*Текст*.
__________________________________________________
Таких примеров, слава Богу, хватает. А вот если хлопотать некому, то и рукописи рассеиваются, и книги уходят в отвал, в том числе вполне в свое время нашумевшие. Вы ведь, Борис, это прекрасно знаете по своему проекту «Уйти. Остаться. Жить». Тут всё зависит не только от гамбургского счета, но и от настойчивости публикаторов, архивистов, историков литературы, составителей антологий и словарей.
В этом смысле я очень ценю, когда говорят и пишут, что многие достойные имена они узнали или, еще чаще, вспомнили, только встретившись с ними в «Действующих лицах».
— У этих Ваших книг долгая, более чем тридцатилетняя история. В события Оттепели Вы начали вглядываться ещё в конце 80-х…
— Да, во время перестройки энд гласности я не только принимал посильное усилие в тогдашних баталиях, но и начал вглядываться в события Оттепели, горбачевской предшествующие. Хотелось понять, почему в тот раз ничего не вышло, или, воспользуемся пастернаковской формулой, «светало, но не рассвело». Стал начитывать материал, делать выписки, а итогом явилась антология «Оттепель: Страницы русской советской литературы». Это 1989-1990-е годы, и должно было выйти четыре тома, но вышли только три, так как издатель уже успел увлечься тиражированием коммерчески более привлекательных Дрюона и Чейза. В каждом томе были избранные стихи, проза, публицистика оттепельных лет, а самое для меня главное — «Хроника важнейших событий».
Прошли, что называется, годы, и, когда ближе к середине 2010-х ледники вновь стали на нас надвигаться, мысль об уроках Оттепели опять ко мне вернулась, благо и документов, и мемуаров, и дневников, и писем к этому времени успели опубликовать уйму. Так сложилась сначала хроника, а теперь вот и биографический словарь. Он, разумеется, авторский, отражающий мое личное миропонимание, но, как и хроника, опертый на цитаты, на чужое мнение, с которым я либо соглашаюсь, либо спорю, либо предлагаю читателю самому разобраться в спектре высказываний о той или иной фигуре.
— Чужие мнения для Вас вообще очень важны, как я понимаю.
__________________________________________________
*Указания к работе*.
1. По какой причине, согласно тексту, антология «Оттепель: Страницы русской советской литературы» вышла в трех томах вместо четырех?
2. Изложите в виде краткого списка абзац текста, начинающийся словами «Прошли, что называется, годы», сохранив его основные факты.

*Извлеченные данные*.
__________________________________________________
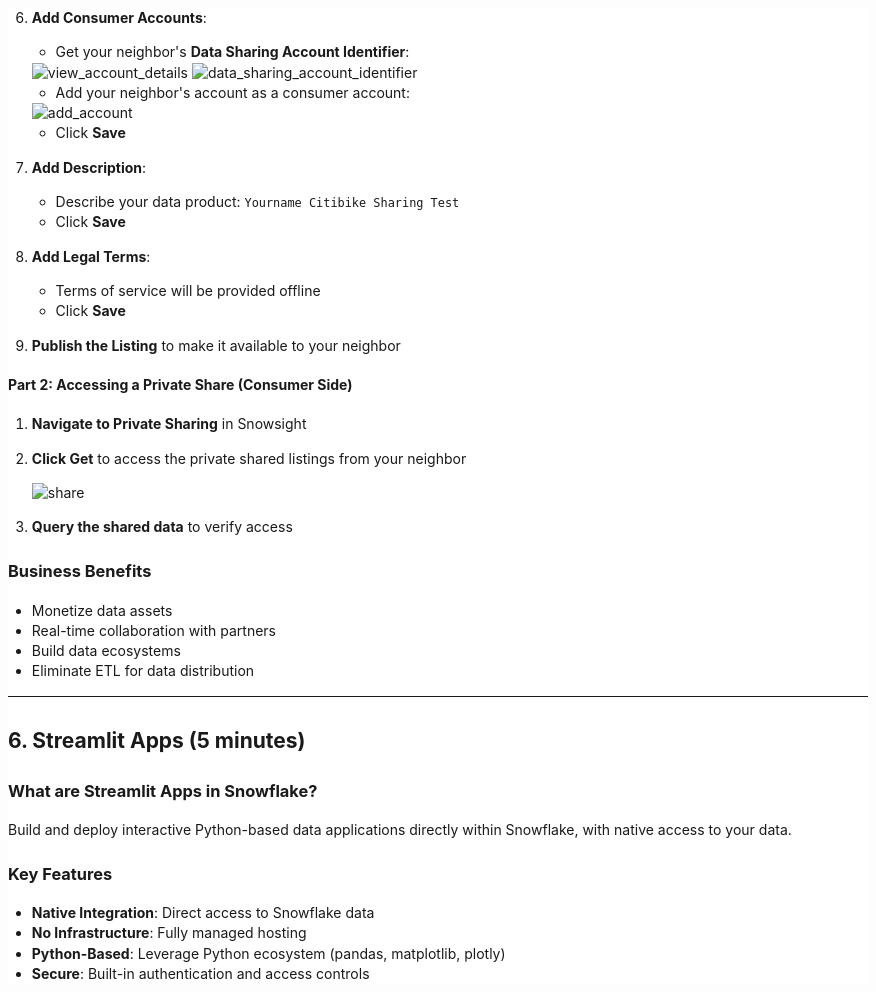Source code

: 6. **Add Consumer Accounts**:
   - Get your neighbor's **Data Sharing Account Identifier**:
   
   <img width="622" height="621" alt="view_account_details" src="https://github.com/user-attachments/assets/ae4f0323-28a9-40d0-83ea-363fedfbbd47" />
   
   <img width="890" height="637" alt="data_sharing_account_identifier" src="https://github.com/user-attachments/assets/e3f14907-e786-41f4-97b1-c1d5a490ae18" />
   
   - Add your neighbor's account as a consumer account:
   
   <img width="606" height="765" alt="add_account" src="https://github.com/user-attachments/assets/2160c190-c220-4e11-9f9c-bc341f303b03" />
   
   - Click **Save**

7. **Add Description**:
   - Describe your data product: `Yourname Citibike Sharing Test`
   - Click **Save**

8. **Add Legal Terms**:
   - Terms of service will be provided offline
   - Click **Save**

9. **Publish the Listing** to make it available to your neighbor

#### Part 2: Accessing a Private Share (Consumer Side)

1. **Navigate to Private Sharing** in Snowsight

2. **Click Get** to access the private shared listings from your neighbor

   <img width="531" height="417" alt="share" src="https://github.com/user-attachments/assets/45177694-0c20-460c-a55f-350cff4ebd41" />

3. **Query the shared data** to verify access


### Business Benefits
- Monetize data assets
- Real-time collaboration with partners
- Build data ecosystems
- Eliminate ETL for data distribution

---

## 6. Streamlit Apps (5 minutes)

### What are Streamlit Apps in Snowflake?
Build and deploy interactive Python-based data applications directly within Snowflake, with native access to your data.

### Key Features
- **Native Integration**: Direct access to Snowflake data
- **No Infrastructure**: Fully managed hosting
- **Python-Based**: Leverage Python ecosystem (pandas, matplotlib, plotly)
- **Secure**: Built-in authentication and access controls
__________________________________________________
*Результаты по заданиям*.
1. Издатель увлекся тиражированием коммерчески более привлекательных Дрюона и Чейза.

2.
- Ближе к середине 2010-х, когда «ледники вновь стали на нас надвигаться», снова возникла мысль об уроках Оттепели.
- К этому времени было опубликовано множество документов, мемуаров, дневников и писем.
- Сначала сложилась хроника, а затем биографический словарь.
- Словарь авторский и отражает личное миропонимание автора.
- Как и хроника, он опирается на цитаты и чужие мнения. Автор с ними соглашается, спорит или предлагает читателю самому разобраться в высказываниях о той или иной фигуре.